Presumably this means that an option to increase its holding to 49.9%, which expires in 2018, will not be taken up. A separate licensing agreement, which gives Biogen European marketing rights for any anti-TNF biosimilars, remains in place.
Samsung Bioepis is still a private company, although there was speculation two years ago that it was planning to float on Nasdaq in the US for around $1bn.
Merck & Co. signed up as a Bioepis partner in 2013, taking on the responsibility of commercialising unnamed biosimilars for an undisclosed fee. Merck will sell Renflexis in the US while Biogen markets it in Europe, where it was approved in May 2016 and is known as Flixabi. Interestingly, Merck also markets branded Remicade in Europe, Russia and Turkey.

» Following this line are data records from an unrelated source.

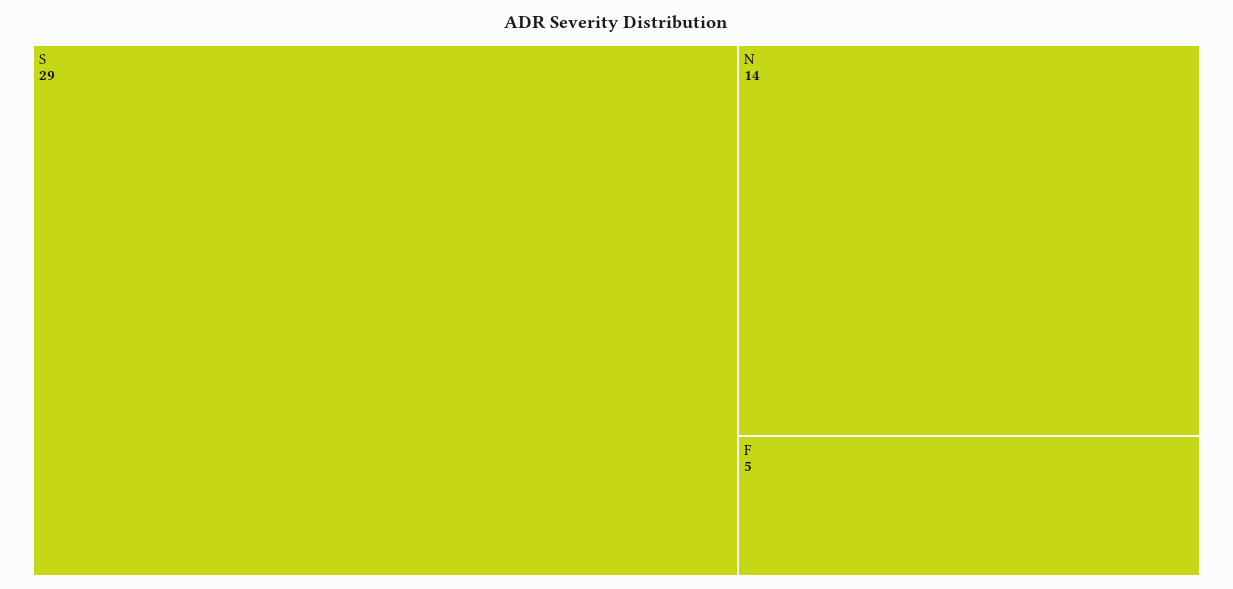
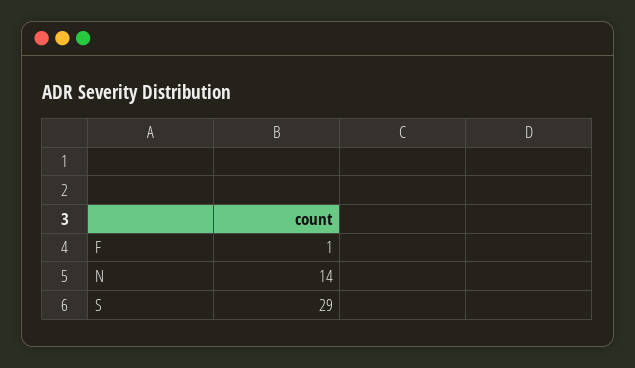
  {
    "S": 29,
    "N": 14,
-   "F": 5
+   "F": 1
  }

So far, Europe has been keener to embrace biosimilars, but this could change as pricing pressure in the US continues and biosimilars become more accepted.
Samsung Bioepis boasts of 13 biosimilar candidates in total, including the six "first-wave" products listed above. If the company's first foray into the US market is anything to go by, the developers of the other branded drugs on its hit list should brace themselves.